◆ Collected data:
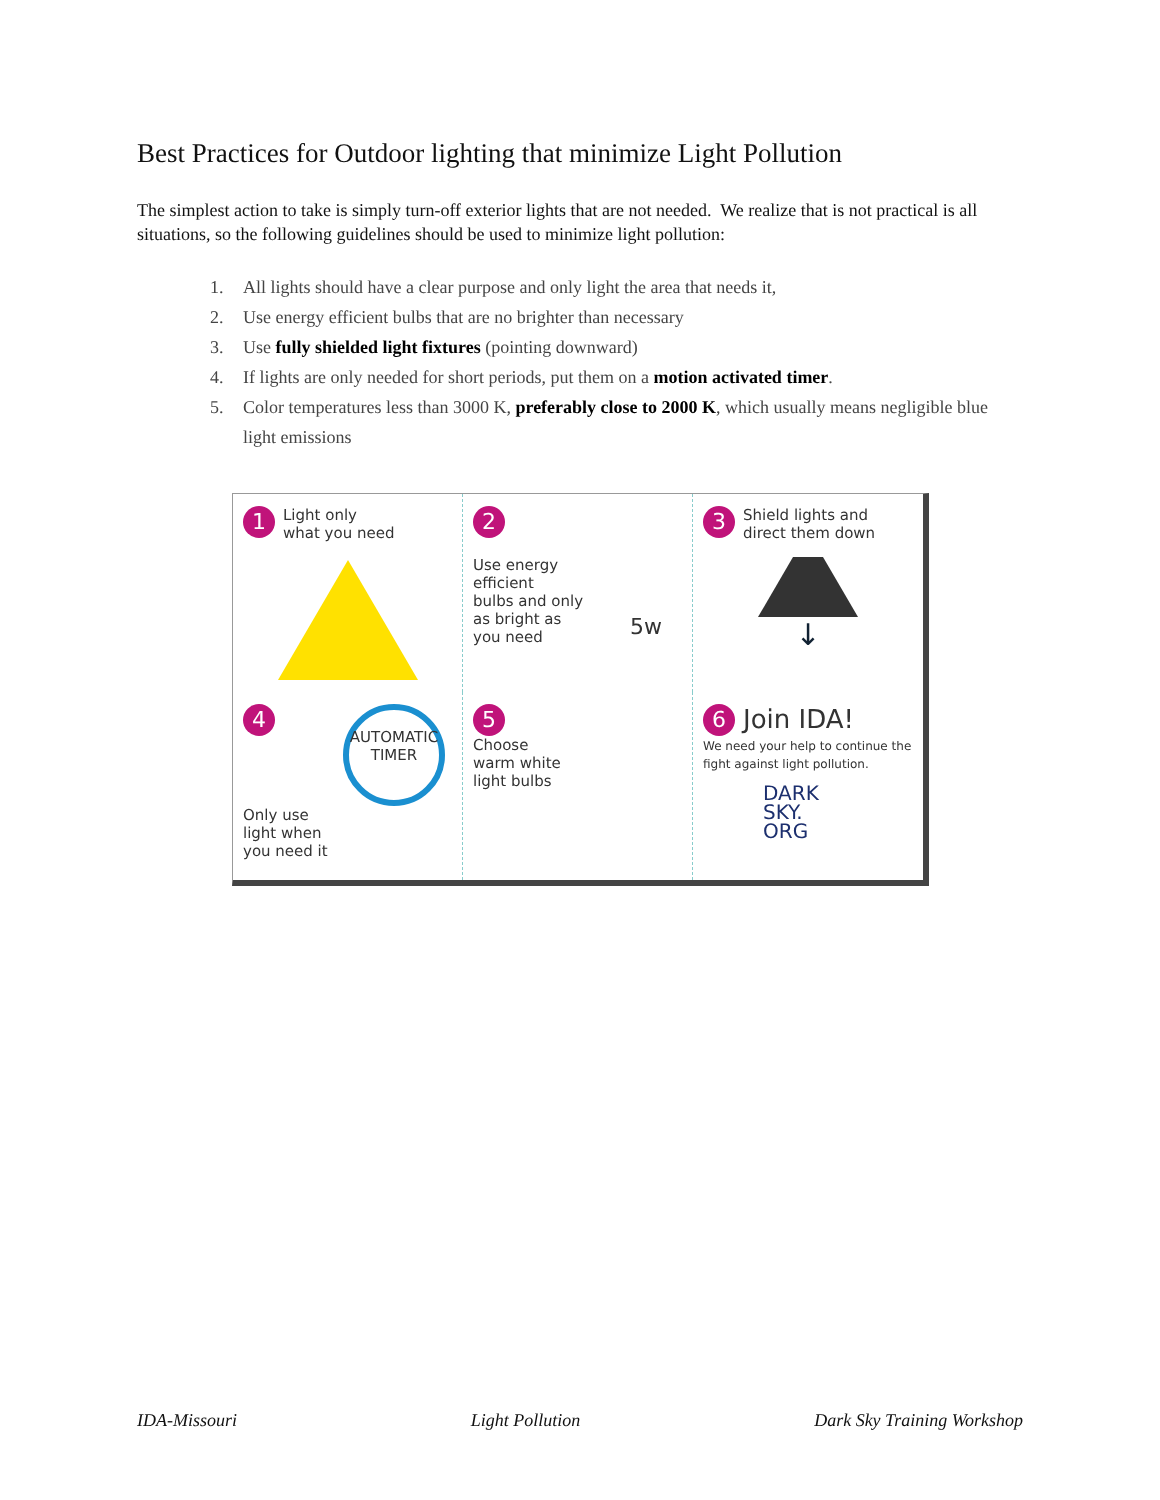Best Practices for Outdoor lighting that minimize Light Pollution
The simplest action to take is simply turn-off exterior lights that are not needed. We realize that is not practical is all situations, so the following guidelines should be used to minimize light pollution:
1. All lights should have a clear purpose and only light the area that needs it,
2. Use energy efficient bulbs that are no brighter than necessary
3. Use fully shielded light fixtures (pointing downward)
4. If lights are only needed for short periods, put them on a motion activated timer.
5. Color temperatures less than 3000 K, preferably close to 2000 K, which usually means negligible blue light emissions
1 Light only
what you need
2
Use energy
efficient
bulbs and only
as bright as
you need
5w
3 Shield lights and
direct them down
↓
4
AUTOMATIC
TIMER
Only use
light when
you need it
5
Choose
warm white
light bulbs
6 Join IDA!
We need your help to continue the fight against light pollution.
DARK
SKY.
ORG
IDA-Missouri Light Pollution Dark Sky Training Workshop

◆ WORK REQUIRED: Your answer must be the lines from the one with "3 Shield lights and" through the last line of the data, repeated exactly and with nothing else.

◆ TASK SOLUTION:
3 Shield lights and
direct them down
↓
4
AUTOMATIC
TIMER
Only use
light when
you need it
5
Choose
warm white
light bulbs
6 Join IDA!
We need your help to continue the fight against light pollution.
DARK
SKY.
ORG
IDA-Missouri Light Pollution Dark Sky Training Workshop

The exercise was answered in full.